Afterward, they ate dinner, then listened to music performed by Joe Flatworm and Kees North Sea: raucous, lively folk music from the Ukraine and Tennessee, barely slowed by the extra weight.
Their bodies had grown stronger, stockier. No need to ask if the moms were responsible.
The performance lasted less than half an hour; they rested after, Martin in Theresa's quarters, in the heavy darkness, watching the ceiling, mind passing over the day's events.
He slept peacefully, without dreams.
Two days until coasting resumed; five days from passage through the pre-birth material.
Martin exercised in the second neck, climbing along the ladder fields instead of letting them haul him up or down. He had climbed almost the entire distance from the second homeball to the third, enjoying the exertion, almost used to the heaviness, when he heard the screaming, thin and far away, sliced into ghastly echoes by the shapes in the wormspace.

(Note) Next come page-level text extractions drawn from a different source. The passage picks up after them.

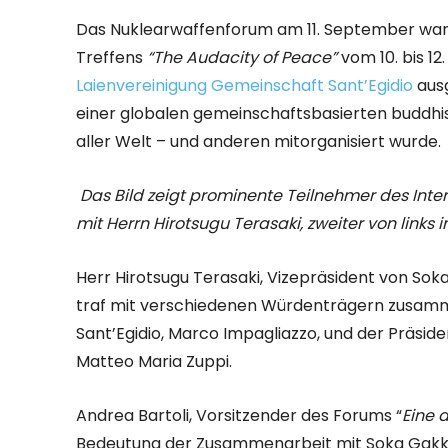
Das Nuklearwaffenforum am 11. September war 
Treffens
“The Audacity of Peace”
vom 10. bis 1
Laienvereinigung Gemeinschaft Sant’Egidio
ausg
einer globalen gemeinschaftsbasierten buddhist
aller Welt – und anderen mitorganisiert wurde.
Das Bild zeigt prominente Teilnehmer des Inter
mit Herrn Hirotsugu Terasaki, zweiter von links 
Herr Hirotsugu Terasaki, Vizepräsident von Soka
traf mit verschiedenen Würdenträgern zusamm
Sant’Egidio, Marco Impagliazzo, und der Präside
Matteo Maria Zuppi.
Andrea Bartoli, Vorsitzender des Forums “
Eine 
Bedeutung der Zusammenarbeit mit Soka Gakkai 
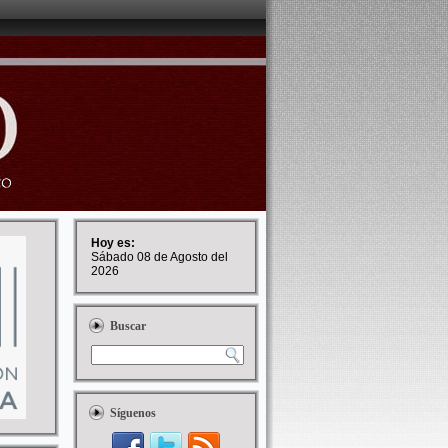
Hoy es:
Sábado 08 de Agosto del
2026
Buscar
Síguenos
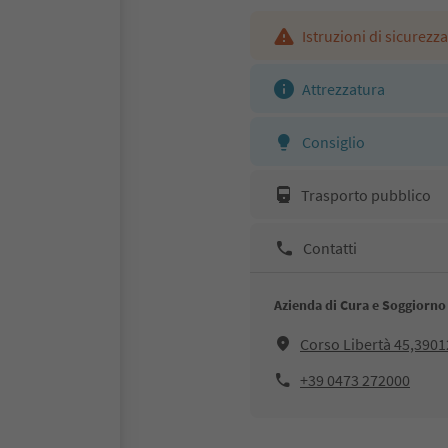
Istruzioni di sicurezza
Attrezzatura
Consiglio
Trasporto pubblico
Contatti
Azienda di Cura e Soggiorn
Corso Libertà 45,390
+39 0473 272000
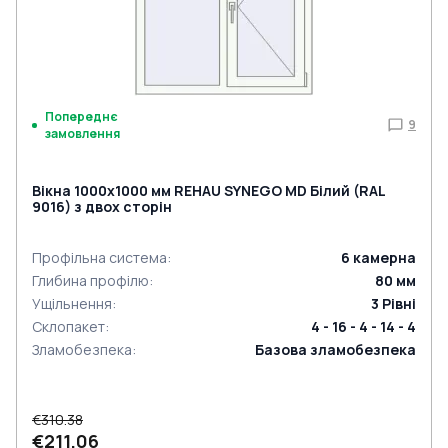
Попереднє
9
замовлення
Вікна 1000x1000 мм REHAU SYNEGO MD Білий (RAL
9016) з двох сторін
Профільна система
:
6
камерна
Глибина профілю
:
80
мм
Ущільнення
:
3
Рівні
Склопакет
:
4 - 16 - 4 - 14 - 4
Зламобезпека
:
Базова зламобезпека
€310.38
€211.06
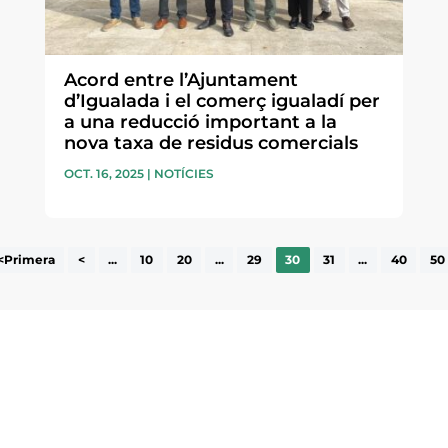
Acord entre l’Ajuntament
d’Igualada i el comerç igualadí per
a una reducció important a la
nova taxa de residus comercials
OCT. 16, 2025
|
NOTÍCIES
<Primera
<
...
10
20
...
29
30
31
...
40
50
ne, publicació
nformació sobre
He llegit 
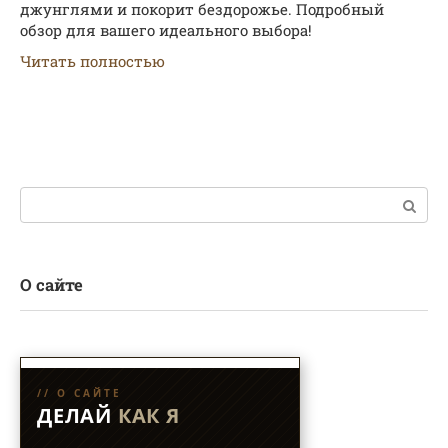
джунглями и покорит бездорожье. Подробный
обзор для вашего идеального выбора!
Читать полностью
Поиск:
О сайте
// О САЙТЕ
ДЕЛАЙ
КАК Я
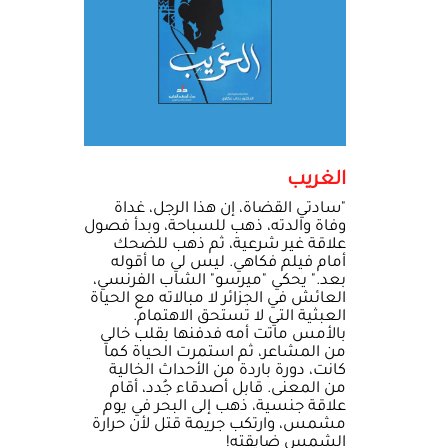
الغريب
"سادتي القضاة، إن هذا الرجل، غداة
وفاة والدته، ذهب للسباحة، وبدأ فصول
علاقة غير شرعية، ثم ذهب للضحك
أمام فيلم فكاهي. ليس لي ما أقوله
بعد." يحكي "ميرسو" الشاب الفرنسي،
العائش في الجزائر لا مبالاته مع الحياة
العبثية التي لا تستحق الاهتمام.
بالأمس ماتت أمه فدفنها بقلب خالي
من المشاعر، ثم استمرت الحياة كما
كانت، دورة باردة من الأحداث الخالية
من المعنى. قابل أصدقاء جُدد، أقام
علاقة جنسية، ذهب إلى البحر في يوم
مشمس، وارتكب جريمة قتل لأن حرارة
الشمس ضايقته!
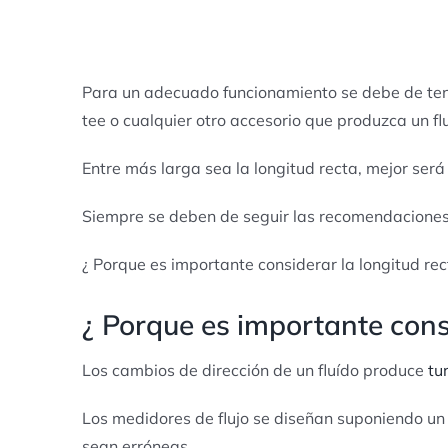
Para un adecuado funcionamiento se debe de tener
tee o cualquier otro accesorio que produzca un flu
Entre más larga sea la longitud recta, mejor será 
Siempre se deben de seguir las recomendaciones d
¿ Porque es importante considerar la longitud rec
¿ Porque es importante consi
Los cambios de dirección de un fluído produce
tu
Los medidores de flujo se diseñan suponiendo un p
sean erróneas.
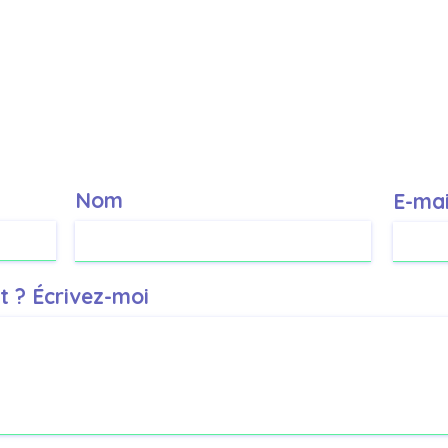
Nom
E-mai
t ? Écrivez-moi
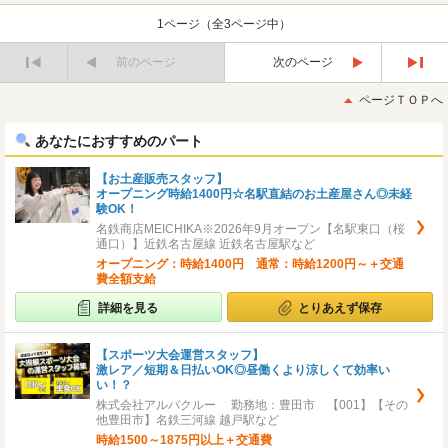
1ページ（全3ページ中）
前のページ
次のページ
最
最
初
後
ページＴＯＰへ
へ
へ
あなたにおすすめのパート
【お土産販売スタッフ】
オープニング時給1400円☆名駅直結のお土産屋さん◎未経
験OK！
名鉄商店MEICHIKA※2026年9月オープン【名駅東口（桜
通口）】近鉄名古屋線 近鉄名古屋駅など
オープニング：時給1400円 通常：時給1200円～＋交通
費全額支給
詳細を見る
とりあえず保存
【スポーツ大会運営スタッフ】
激レア／短期＆日払いOK◎昼働くより涼しくて効率い
い！？
株式会社アルバクルー 勤務地：豊田市 【001】【その
他豊田市】名鉄三河線 越戸駅など
時給1500～1875円以上＋交通費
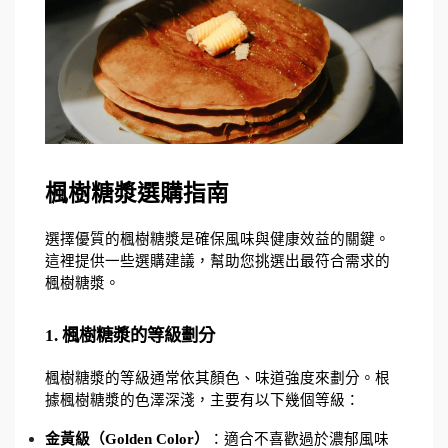
楓樹糖漿選購指南
選擇優質的楓樹糖漿是確保風味與健康效益的關鍵。
這裡提供一些選購建議，幫助您挑選出最符合需求的
楓樹糖漿。
1. 楓樹糖漿的等級劃分
楓樹糖漿的等級通常依其顏色、味道強度來劃分。根
據楓樹糖漿的色澤深淺，主要有以下幾個等級：
金黃級（Golden Color）
：適合不喜歡過於濃郁風味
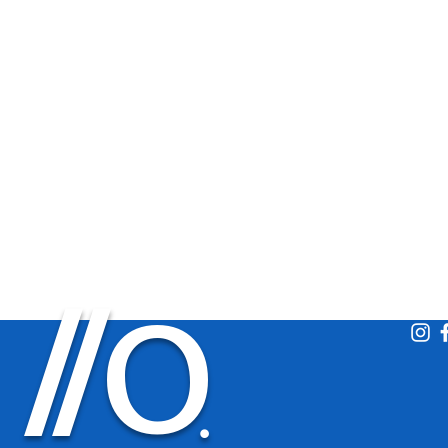
O
/
/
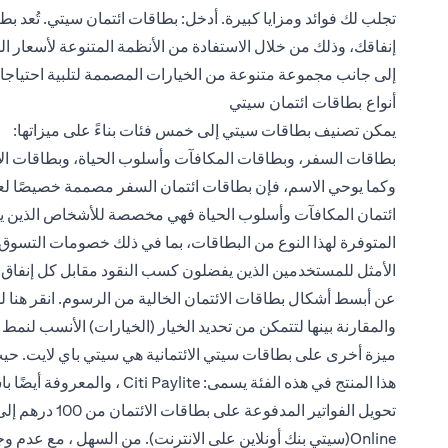
تجلب لك فوائد ومزايا كبيرة. أدخل: بطاقات ائتمان سيتي. تُعد بط
إنفاقك، وذلك من خلال الاستفادة من الأنظمة المتنوعة لأسعار الف
إلى جانب مجموعة متنوعة من الخيارات المصممة لتلبية احتياجات
أنواع بطاقات ائتمان سيتي
يمكن تصنيف بطاقات سيتي إلى خمس فئات بناءً على ميزاتها:
بطاقات السفر، وبطاقات المكافآت وأسلوب الحياة، وبطاقات الائت
وكما يوحي الاسم، فإن بطاقات ائتمان السفر مصممة خصيصًا لع
ائتمان المكافآت وأسلوب الحياة فهي مخصصة للأشخاص الذين ير
المتوفرة لهذا النوع من البطاقات، بما في ذلك خصومات التسوق 
الأمثل للمستخدمين الذين يفضلون كسب النقود مقابل كل إنفاق، 
عن أبسط أشكال بطاقات الائتمان الخالية من الرسوم. انقر
هنا
لل
والمقارنة بينها لتتمكن من تحديد الخيار (الخيارات) الأنسب لنمط 
ميزة أخرى على بطاقات سيتي الائتمانية هي سيتي باي لايت. حيث 
هذا المنتج في هذه الفئة يسمى:
Online(سيتي بنك أونلاين على الانترنت). من السهل ، مع ع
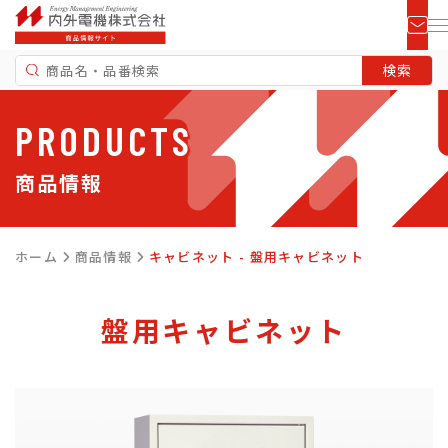
PRODUCTS
商品情報
ホーム
商品情報
キャビネット - 盤用キャビネット
盤用キャビネット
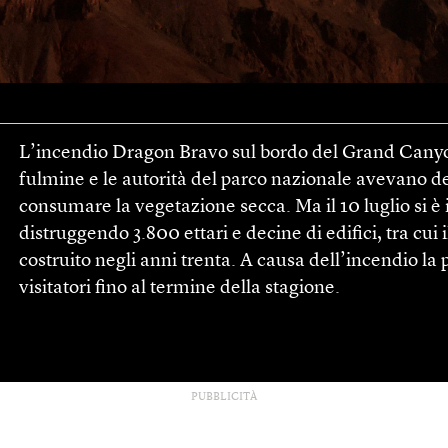
L’incendio Dragon Bravo sul bordo del Grand Canyon. 
fulmine e le autorità del parco nazionale avevano de
consumare la vegetazione secca. Ma il 10 luglio si è
distruggendo 3.800 ettari e decine di edifici, tra c
costruito negli anni trenta. A causa dell’incendio la 
visitatori fino al termine della stagione.
PUBBLICITÀ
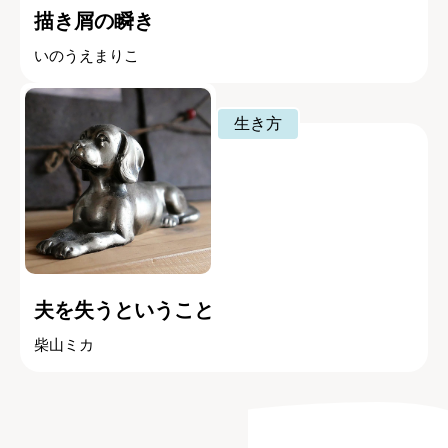
生き方
描き屑の瞬き
いのうえまりこ
生き方
夫を失うということ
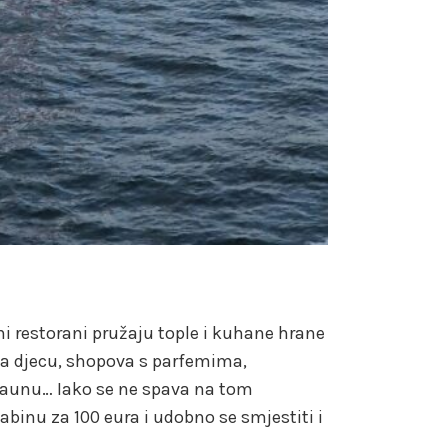
ni restorani pružaju tople i kuhane hrane
 za djecu, shopova s parfemima,
saunu… Iako se ne spava na tom
inu za 100 eura i udobno se smjestiti i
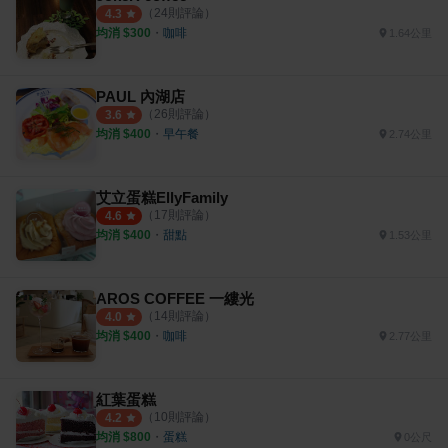
（
24
則評論）
4.3
均消 $
300
・
咖啡
1.64公里
PAUL 內湖店
（
26
則評論）
3.6
均消 $
400
・
早午餐
2.74公里
艾立蛋糕EllyFamily
（
17
則評論）
4.6
均消 $
400
・
甜點
1.53公里
AROS COFFEE 一縷光
（
14
則評論）
4.0
均消 $
400
・
咖啡
2.77公里
紅葉蛋糕
（
10
則評論）
4.2
均消 $
800
・
蛋糕
0公尺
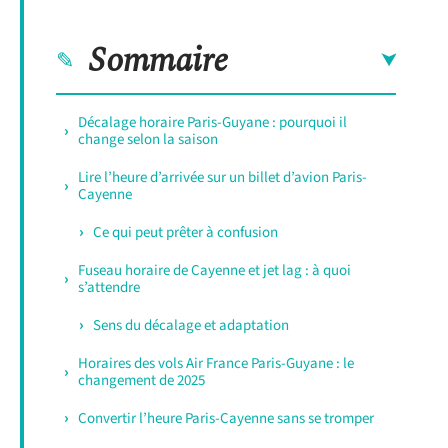
Sommaire
Décalage horaire Paris-Guyane : pourquoi il
change selon la saison
Lire l’heure d’arrivée sur un billet d’avion Paris-
Cayenne
Ce qui peut prêter à confusion
Fuseau horaire de Cayenne et jet lag : à quoi
s’attendre
Sens du décalage et adaptation
Horaires des vols Air France Paris-Guyane : le
changement de 2025
Convertir l’heure Paris-Cayenne sans se tromper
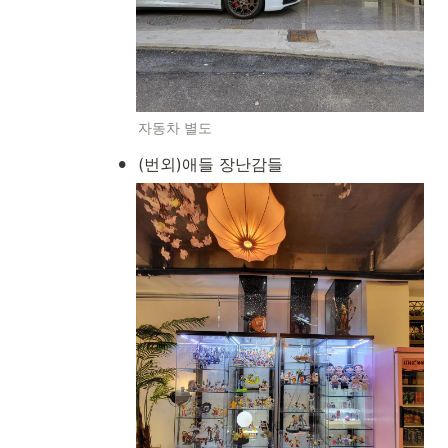
자동차 별도
•
(번외)애들 장난감들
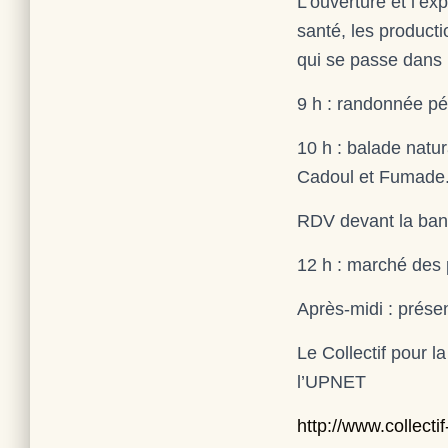
L’ouverture et l’e
santé, les producti
qui se passe dans 
9 h : randonnée péd
10 h : balade natu
Cadoul et Fumade
RDV devant la bann
12 h : marché des 
Après-midi : prése
Le Collectif pour 
l’UPNET
http://www.collectif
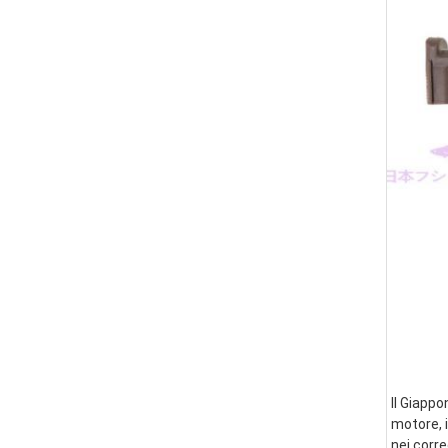
Il Giappo
motore, i
nei corre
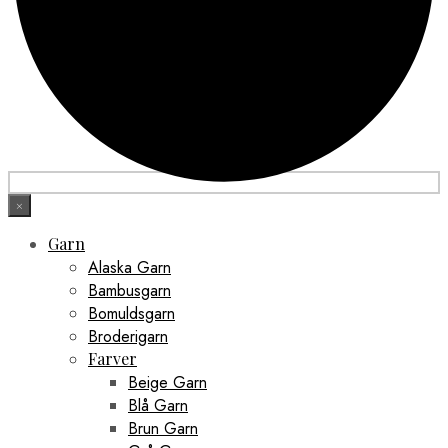
×
Garn
Alaska Garn
Bambusgarn
Bomuldsgarn
Broderigarn
Farver
Beige Garn
Blå Garn
Brun Garn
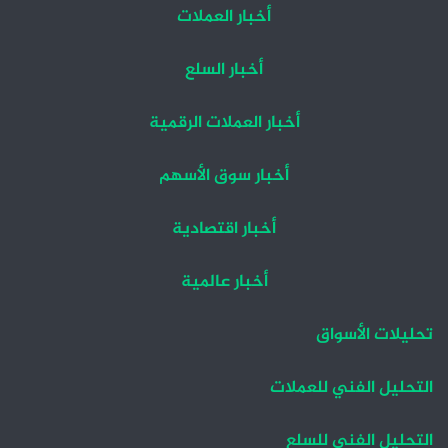
أخبار العملات
أخبار السلع
أخبار العملات الرقمية
أخبار سوق الأسهم
أخبار اقتصادية
أخبار عالمية
تحليلات الأسواق
التحليل الفني للعملات
التحليل الفني للسلع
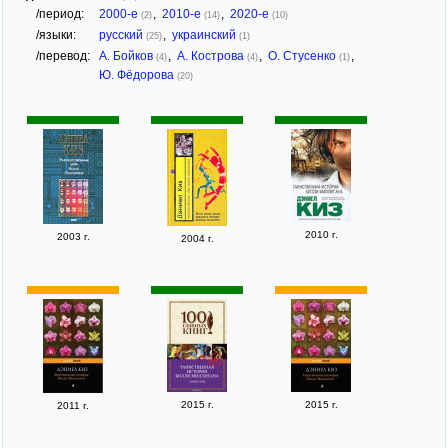
/период:
2000-е
,
2010-е
,
2020-е
(2)
(14)
(10)
/языки:
русский
,
украинский
(25)
(1)
/перевод:
А. Бойков
,
А. Кострова
,
О. Стусенко
,
(4)
(4)
(1)
Ю. Фёдорова
(20)
2010 г.
2003 г.
2004 г.
2015 г.
2015 г.
2011 г.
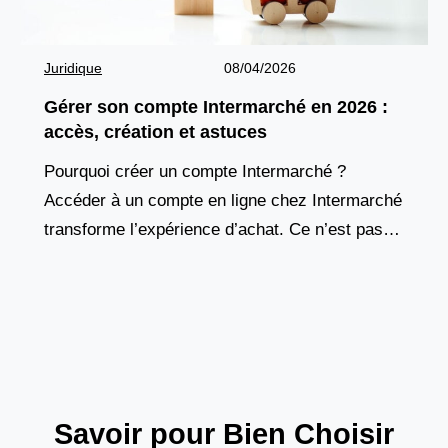
Juridique
08/04/2026
Gérer son compte Intermarché en 2026 :
accès, création et astuces
Pourquoi créer un compte Intermarché ?
Accéder à un compte en ligne chez Intermarché
transforme l’expérience d’achat. Ce n’est pas
seulement une carte de fidélité numérique, mais
un véritable outil de
Savoir pour Bien Choisir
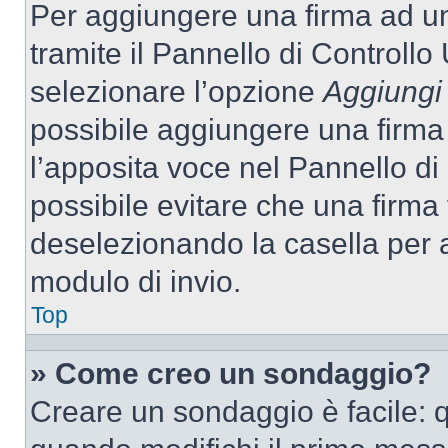
Per aggiungere una firma ad u
tramite il Pannello di Controllo
selezionare l’opzione
Aggiungi 
possibile aggiungere una firma 
l’apposita voce nel Pannello di 
possibile evitare che una firm
deselezionando la casella per a
modulo di invio.
Top
» Come creo un sondaggio?
Creare un sondaggio è facile: 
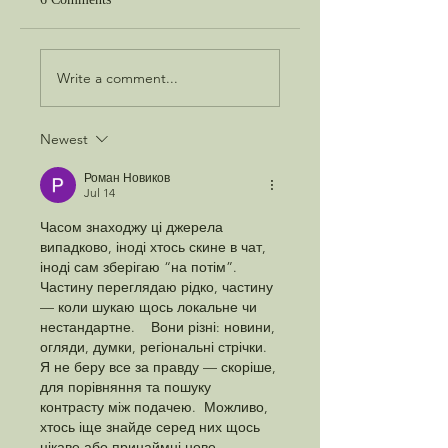
Best in Show
The Object of Faith
Write a comment...
Newest
Роман Новиков
Jul 14
Часом знаходжу ці джерела 
випадково, іноді хтось скине в чат, 
іноді сам зберігаю “на потім”. 
Частину переглядаю рідко, частину 
— коли шукаю щось локальне чи 
нестандартне.    Вони різні: новини, 
огляди, думки, регіональні стрічки. 
Я не беру все за правду — скоріше, 
для порівняння та пошуку 
контрасту між подачею.  Можливо, 
хтось іще знайде серед них щось 
цікаве або принаймні нове. 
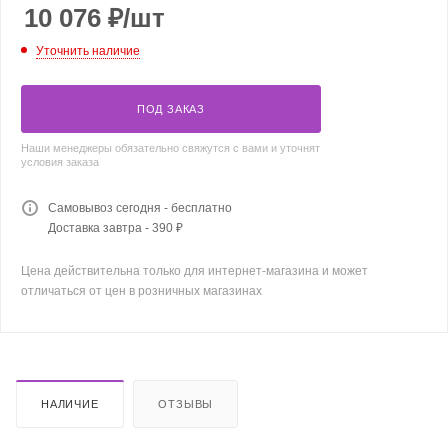
10 076
₽
/шт
Уточнить наличие
ПОД ЗАКАЗ
Наши менеджеры обязательно свяжутся с вами и уточнят
условия заказа
Самовывоз сегодня - бесплатно
Доставка завтра - 390 ₽
Цена действительна только для интернет-магазина и может
отличаться от цен в розничных магазинах
НАЛИЧИЕ
ОТЗЫВЫ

Theresa was in the third homeball, above him, doing private practice in a bombship. She quickly descended on a field, pausing beside him where he hung, and listened, frowning. "Did you hear that?" she asked.
He nodded, hoping it was nothing. It did not sound like nothing. It sounded horrible, even more horrible when distorted, and they were used to the distortions of voices in the necks.
Nothing for seconds. Then, a barely audible keening, voices of concern, two or three people trying to comfort.